== Segment start ==
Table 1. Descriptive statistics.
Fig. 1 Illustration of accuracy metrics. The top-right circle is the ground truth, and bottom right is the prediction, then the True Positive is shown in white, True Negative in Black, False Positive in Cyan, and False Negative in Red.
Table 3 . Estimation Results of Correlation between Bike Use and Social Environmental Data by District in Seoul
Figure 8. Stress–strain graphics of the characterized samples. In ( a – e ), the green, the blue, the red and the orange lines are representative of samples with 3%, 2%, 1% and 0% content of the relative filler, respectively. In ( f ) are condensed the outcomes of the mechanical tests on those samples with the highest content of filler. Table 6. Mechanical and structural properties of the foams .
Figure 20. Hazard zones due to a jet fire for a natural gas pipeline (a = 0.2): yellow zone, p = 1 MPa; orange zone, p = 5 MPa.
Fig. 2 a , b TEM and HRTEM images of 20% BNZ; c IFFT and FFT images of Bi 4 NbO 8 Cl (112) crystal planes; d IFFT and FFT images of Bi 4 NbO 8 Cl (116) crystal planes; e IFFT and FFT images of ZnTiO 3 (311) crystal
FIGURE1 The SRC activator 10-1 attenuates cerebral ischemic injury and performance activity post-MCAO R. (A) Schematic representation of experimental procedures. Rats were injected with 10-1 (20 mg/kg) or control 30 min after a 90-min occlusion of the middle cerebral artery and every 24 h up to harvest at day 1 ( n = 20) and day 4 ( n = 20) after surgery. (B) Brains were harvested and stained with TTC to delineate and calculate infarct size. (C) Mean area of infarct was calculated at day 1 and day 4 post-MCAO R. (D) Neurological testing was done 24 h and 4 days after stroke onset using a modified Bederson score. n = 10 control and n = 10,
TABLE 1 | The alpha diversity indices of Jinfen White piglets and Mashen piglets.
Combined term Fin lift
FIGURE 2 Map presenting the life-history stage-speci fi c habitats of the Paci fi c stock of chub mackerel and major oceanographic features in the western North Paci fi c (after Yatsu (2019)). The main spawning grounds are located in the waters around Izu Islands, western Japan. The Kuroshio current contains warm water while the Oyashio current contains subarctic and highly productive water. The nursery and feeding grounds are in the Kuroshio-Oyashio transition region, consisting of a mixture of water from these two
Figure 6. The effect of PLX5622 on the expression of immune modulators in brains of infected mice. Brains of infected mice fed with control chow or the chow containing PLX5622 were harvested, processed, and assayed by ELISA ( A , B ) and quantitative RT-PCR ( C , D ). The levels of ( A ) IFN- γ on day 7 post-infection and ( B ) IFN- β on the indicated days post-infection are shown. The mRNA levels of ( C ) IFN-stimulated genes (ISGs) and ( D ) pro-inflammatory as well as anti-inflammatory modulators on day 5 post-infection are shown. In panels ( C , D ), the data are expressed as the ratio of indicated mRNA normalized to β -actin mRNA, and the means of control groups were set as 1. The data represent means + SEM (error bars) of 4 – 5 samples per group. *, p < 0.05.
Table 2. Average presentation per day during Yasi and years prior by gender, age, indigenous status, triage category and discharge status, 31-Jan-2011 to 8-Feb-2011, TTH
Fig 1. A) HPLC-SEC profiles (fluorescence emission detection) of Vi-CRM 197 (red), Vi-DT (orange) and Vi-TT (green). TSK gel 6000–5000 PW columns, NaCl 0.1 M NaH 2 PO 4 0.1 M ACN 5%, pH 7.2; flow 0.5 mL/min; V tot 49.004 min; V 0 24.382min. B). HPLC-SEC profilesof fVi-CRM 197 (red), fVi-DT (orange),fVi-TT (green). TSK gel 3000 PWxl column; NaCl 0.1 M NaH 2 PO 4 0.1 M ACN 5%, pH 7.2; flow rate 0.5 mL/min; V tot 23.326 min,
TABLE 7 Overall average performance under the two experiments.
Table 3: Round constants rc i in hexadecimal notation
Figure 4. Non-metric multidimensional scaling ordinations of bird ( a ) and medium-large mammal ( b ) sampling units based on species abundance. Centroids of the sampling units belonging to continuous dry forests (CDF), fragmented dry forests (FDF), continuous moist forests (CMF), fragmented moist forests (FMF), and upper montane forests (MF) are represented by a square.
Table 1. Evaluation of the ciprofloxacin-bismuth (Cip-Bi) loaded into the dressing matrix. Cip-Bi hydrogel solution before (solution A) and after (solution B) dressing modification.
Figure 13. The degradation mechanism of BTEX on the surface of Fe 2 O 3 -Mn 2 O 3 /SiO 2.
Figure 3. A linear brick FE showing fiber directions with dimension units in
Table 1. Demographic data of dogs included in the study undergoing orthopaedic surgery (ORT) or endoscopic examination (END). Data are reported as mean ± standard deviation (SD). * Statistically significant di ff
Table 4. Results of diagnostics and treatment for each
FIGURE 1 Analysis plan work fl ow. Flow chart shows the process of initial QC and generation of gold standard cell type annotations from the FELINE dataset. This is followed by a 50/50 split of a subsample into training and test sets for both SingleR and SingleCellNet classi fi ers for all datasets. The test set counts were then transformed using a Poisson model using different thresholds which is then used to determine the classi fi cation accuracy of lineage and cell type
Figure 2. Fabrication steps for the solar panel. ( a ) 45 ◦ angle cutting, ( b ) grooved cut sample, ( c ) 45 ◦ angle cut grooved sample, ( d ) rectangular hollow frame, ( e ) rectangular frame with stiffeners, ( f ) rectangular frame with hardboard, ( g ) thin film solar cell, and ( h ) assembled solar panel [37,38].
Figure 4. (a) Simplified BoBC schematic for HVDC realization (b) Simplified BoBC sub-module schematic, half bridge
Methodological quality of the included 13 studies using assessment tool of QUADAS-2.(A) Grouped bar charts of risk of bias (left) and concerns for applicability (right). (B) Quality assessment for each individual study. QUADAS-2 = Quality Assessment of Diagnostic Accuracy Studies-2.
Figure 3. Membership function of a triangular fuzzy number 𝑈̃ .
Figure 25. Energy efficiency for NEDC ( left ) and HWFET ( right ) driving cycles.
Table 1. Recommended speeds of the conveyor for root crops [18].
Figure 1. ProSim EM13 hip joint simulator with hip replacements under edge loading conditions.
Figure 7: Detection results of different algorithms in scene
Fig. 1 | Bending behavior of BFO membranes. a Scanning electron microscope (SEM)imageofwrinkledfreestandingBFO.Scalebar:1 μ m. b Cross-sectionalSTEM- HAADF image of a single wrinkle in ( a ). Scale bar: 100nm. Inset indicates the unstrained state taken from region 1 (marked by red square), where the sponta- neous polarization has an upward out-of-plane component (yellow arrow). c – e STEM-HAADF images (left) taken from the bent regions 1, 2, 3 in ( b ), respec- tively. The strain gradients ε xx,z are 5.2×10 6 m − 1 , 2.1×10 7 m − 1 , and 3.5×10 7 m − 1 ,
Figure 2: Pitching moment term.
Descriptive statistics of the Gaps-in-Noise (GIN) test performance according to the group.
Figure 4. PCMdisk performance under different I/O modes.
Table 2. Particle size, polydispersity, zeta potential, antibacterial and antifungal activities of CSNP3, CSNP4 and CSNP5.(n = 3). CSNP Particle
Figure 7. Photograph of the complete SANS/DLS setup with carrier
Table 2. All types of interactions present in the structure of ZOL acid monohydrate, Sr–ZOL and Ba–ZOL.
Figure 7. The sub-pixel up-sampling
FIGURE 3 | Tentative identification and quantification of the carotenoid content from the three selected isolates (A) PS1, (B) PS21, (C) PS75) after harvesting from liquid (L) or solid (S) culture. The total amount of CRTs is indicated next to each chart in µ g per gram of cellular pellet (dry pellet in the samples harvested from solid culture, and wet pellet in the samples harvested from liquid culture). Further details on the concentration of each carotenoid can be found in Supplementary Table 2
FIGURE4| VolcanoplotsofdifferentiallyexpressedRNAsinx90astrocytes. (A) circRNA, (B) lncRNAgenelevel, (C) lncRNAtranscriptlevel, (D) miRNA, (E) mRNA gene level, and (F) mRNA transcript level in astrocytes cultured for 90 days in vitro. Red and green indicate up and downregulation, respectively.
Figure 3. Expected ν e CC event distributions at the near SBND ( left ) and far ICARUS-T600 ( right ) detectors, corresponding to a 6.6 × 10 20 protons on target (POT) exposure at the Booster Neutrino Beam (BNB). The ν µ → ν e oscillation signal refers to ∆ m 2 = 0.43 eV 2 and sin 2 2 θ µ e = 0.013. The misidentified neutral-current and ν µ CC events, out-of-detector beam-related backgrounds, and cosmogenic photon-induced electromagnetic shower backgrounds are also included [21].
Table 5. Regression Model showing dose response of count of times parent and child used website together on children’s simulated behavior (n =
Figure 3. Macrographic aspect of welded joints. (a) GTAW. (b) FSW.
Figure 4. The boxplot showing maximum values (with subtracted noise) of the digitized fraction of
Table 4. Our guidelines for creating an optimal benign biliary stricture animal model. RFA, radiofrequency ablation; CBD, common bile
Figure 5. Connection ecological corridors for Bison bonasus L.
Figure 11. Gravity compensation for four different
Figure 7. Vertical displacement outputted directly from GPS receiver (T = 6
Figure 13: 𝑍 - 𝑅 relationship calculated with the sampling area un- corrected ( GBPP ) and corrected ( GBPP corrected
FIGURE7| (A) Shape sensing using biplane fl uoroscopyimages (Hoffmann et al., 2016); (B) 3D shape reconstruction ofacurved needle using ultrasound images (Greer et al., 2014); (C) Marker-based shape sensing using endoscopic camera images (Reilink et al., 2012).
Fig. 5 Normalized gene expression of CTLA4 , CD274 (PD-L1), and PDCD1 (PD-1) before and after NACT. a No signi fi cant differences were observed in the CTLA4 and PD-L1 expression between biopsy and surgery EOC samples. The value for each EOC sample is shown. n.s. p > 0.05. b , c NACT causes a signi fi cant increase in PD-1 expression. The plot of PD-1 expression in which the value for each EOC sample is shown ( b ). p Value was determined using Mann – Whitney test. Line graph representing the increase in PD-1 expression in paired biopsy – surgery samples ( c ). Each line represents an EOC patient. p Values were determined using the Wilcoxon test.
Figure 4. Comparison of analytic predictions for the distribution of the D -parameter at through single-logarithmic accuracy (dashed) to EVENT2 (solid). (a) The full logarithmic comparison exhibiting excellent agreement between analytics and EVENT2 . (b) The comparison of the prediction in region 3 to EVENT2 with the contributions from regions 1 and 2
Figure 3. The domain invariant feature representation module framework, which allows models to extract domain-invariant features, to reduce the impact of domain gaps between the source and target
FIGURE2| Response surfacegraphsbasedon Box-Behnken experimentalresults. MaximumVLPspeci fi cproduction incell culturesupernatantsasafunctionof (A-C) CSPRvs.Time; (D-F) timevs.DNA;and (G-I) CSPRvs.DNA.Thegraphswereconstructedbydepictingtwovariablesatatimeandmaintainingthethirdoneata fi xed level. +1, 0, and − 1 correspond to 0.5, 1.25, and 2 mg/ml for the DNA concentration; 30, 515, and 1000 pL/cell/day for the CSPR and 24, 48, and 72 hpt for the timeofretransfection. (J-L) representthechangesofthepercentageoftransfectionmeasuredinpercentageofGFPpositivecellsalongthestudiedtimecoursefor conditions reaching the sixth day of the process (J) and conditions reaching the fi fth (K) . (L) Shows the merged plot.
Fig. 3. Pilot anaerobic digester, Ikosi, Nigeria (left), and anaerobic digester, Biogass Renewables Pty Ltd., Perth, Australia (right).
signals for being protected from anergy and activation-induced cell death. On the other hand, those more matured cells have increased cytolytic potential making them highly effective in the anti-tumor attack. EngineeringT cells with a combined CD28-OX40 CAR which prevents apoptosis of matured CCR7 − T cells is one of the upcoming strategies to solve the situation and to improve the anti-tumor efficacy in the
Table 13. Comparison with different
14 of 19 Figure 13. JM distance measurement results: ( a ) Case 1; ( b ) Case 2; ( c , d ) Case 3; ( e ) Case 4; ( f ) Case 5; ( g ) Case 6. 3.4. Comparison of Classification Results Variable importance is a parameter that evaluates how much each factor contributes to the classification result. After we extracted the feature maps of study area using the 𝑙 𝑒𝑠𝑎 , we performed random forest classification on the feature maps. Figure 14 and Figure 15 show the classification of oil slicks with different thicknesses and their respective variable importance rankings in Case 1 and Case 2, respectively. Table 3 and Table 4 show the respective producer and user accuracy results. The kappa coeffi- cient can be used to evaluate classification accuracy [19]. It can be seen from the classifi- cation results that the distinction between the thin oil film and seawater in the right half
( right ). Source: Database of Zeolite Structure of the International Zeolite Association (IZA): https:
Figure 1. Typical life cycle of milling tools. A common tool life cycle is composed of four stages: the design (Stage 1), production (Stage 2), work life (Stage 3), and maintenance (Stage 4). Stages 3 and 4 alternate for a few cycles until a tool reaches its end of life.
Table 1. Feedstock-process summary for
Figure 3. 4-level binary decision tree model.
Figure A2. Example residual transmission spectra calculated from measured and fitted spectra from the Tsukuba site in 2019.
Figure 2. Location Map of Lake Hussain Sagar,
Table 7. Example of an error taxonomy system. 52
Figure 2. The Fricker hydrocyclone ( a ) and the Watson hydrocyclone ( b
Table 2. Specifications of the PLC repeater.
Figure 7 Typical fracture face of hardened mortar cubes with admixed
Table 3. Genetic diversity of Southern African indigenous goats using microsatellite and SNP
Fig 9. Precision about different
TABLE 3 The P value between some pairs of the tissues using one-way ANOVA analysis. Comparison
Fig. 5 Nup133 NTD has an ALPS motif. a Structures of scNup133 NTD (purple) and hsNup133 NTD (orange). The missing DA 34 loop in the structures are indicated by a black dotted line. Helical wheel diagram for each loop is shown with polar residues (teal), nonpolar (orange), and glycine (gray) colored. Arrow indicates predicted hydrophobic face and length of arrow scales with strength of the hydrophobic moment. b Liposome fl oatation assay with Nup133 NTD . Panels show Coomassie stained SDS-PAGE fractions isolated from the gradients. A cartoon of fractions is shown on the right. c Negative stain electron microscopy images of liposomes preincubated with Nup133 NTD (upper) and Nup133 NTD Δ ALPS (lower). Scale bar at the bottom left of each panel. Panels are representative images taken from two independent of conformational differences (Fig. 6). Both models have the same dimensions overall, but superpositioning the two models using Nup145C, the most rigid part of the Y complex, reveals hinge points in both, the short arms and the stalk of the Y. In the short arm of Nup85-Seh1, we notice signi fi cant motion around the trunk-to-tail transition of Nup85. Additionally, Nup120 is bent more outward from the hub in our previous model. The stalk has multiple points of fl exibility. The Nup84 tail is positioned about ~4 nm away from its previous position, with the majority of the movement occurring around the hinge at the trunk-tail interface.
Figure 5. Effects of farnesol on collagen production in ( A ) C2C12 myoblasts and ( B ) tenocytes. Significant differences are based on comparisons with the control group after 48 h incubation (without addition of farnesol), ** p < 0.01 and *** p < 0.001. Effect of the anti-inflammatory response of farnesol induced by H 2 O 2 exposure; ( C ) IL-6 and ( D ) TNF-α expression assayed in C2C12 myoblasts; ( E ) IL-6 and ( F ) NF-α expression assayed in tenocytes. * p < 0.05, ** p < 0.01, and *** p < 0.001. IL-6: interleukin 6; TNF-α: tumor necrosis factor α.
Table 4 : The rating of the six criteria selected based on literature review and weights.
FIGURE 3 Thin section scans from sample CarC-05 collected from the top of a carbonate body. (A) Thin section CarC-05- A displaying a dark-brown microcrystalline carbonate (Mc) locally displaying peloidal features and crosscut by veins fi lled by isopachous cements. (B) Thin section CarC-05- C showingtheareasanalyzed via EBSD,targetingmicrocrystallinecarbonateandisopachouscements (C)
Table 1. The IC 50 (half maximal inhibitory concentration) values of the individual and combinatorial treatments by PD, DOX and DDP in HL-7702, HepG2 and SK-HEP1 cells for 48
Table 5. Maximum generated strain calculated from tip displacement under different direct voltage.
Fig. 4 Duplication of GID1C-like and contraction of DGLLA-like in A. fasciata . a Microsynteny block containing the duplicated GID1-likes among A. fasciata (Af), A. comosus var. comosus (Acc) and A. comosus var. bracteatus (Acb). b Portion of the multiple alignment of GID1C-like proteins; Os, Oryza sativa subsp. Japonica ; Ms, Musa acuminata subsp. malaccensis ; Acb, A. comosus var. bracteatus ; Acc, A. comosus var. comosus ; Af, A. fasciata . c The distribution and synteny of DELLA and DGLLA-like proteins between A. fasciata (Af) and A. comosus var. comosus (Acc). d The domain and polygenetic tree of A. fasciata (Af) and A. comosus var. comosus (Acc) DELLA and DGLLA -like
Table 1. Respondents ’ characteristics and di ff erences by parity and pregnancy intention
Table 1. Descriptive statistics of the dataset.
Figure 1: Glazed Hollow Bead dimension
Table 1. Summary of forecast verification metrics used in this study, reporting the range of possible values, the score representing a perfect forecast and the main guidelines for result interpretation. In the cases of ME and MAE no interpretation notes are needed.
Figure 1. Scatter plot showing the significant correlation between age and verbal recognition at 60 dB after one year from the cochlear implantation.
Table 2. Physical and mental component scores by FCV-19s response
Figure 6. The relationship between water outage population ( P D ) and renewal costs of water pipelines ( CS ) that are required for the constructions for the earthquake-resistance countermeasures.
== Segment end ==
Exercise description:
Wherever the word "prediction" appears in the entries above, copy that whole line.

Output for this exercise:
Fig. 1 Illustration of accuracy metrics. The top-right circle is the ground truth, and bottom right is the prediction, then the True Positive is shown in white, True Negative in Black, False Positive in Cyan, and False Negative in Red.
Figure 4. Comparison of analytic predictions for the distribution of the D -parameter at through single-logarithmic accuracy (dashed) to EVENT2 (solid). (a) The full logarithmic comparison exhibiting excellent agreement between analytics and EVENT2 . (b) The comparison of the prediction in region 3 to EVENT2 with the contributions from regions 1 and 2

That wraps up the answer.